We should consider a friendlier method for sharing the outputs of the model, particularly if it includes compressing the data. Simply compressing the data/ folder into a Zip file for the current earth_demo case reduces its size by a factor of 3.3x, which is important to consider when running many models across a grid.

The ideal case would be to synthesise the model output into a single file, including everything from SPIDER, SOCRATES, etc. If done properly, this is highly portable and much faster than reading many separate files. E.g. using Xarray it is possible to read only part of a file from the disk.

Potentially connected to Issue #71.

nichollsh commented 8 months ago

Running a large-ish grid of models indicates that this is going to be an issue going forward. I have a grid with 1029 points (7*7*7*3) running, which will take about 92 hours to complete. However, the total final size is estimated to be at least 516 GB. This is unreasonably large if we want to analyse (all of) the results.

I am sure there's a way to store the output in a format which is smaller on disk and easier to read.

In the mean time, the best way to mitigate this is to simply read in parts of the data as required. e.g: only a subset of the cases, or only the final states of all cases.

timlichtenberg commented 8 months ago

This seems like a good point for discussion with @lsoucasse and @stefsmeets in the next few weeks.

timlichtenberg commented 4 months ago

Since this keeps coming up, what about we 'simply' move every output everywhere to HDF5 file format? This has both a Python and Julia interface: https://docs.h5py.org/en/stable/index.html https://juliaio.github.io/HDF5.jl/stable/

nichollsh commented 4 months ago

I agree that a format like this would be appropriate.

However, I would very much prefer that we use NetCDF instead of HDF5. This is mostly because we are already using NetCDF for storing a fair bit of data anyway, including JANUS and AGNI outputs, opacity information in the DACE pipeline, and in various plotting/analysis tools. NetCDF is also (I think) more popular, so people will be able to access and interpret our data more readily.

There's been a comparison of the two recently. NetCDF is faster at opening/closing files, while HDF5 is faster at reading/writing files. However, the performance differences are pretty minimal. NetCDF is technically a derivative of HDF5.

Both file formats can be interfaced with Xarray, Pandas, Julia, etc.

timlichtenberg commented 4 months ago

Ok, makes sense to me. If @lsoucasse is fine with this, let's aim for unifying all data output to NetCDF then in the future.

lsoucasse commented 4 months ago

Sounds good for me.

nichollsh commented 4 months ago

Excellent. I think the first step towards this would be to separate input/output variables, as discussed before. Then when we've defined what exactly is an "output" (for now) we can hopefully make an easy move towards using NetCDF.

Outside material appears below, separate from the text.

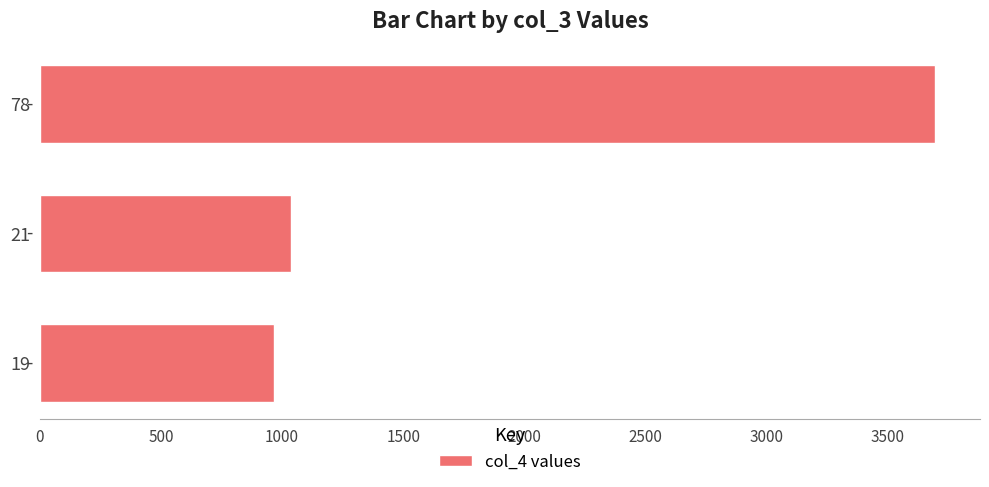

The value at 19 is 968. True or false?

True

We can use Xarray to open/close the NetCDF files, potentially, or just interface directly with the netCDF4 library.

nichollsh commented 4 months ago

Disentangle input/output variables. Input variables not updated during runtime, and avoid passing entire dictionary to functions.
Organise output variables such that we avoid passing entire dictionary. Avoid redundant variable passing. See also: https://github.com/FormingWorlds/PROTEUS/issues/95
Format shared PROTEUS output data file consistently based only on model output variables. Pre-defined columns/variable names with consistent structure. With the aim of enabling easy restarts.
Reconsider configuration file format (issue #74)

nichollsh commented 4 months ago

Started work on points 1 and 2 of the above in this branch: https://github.com/FormingWorlds/PROTEUS/tree/detangle

nichollsh commented 3 months ago

@lsoucasse, @timlichtenberg do you feel that this issue is now completed? We have achieved all of the points above except point 4, which is covered by issue #74.

lsoucasse commented 3 months ago

I agree we can close it.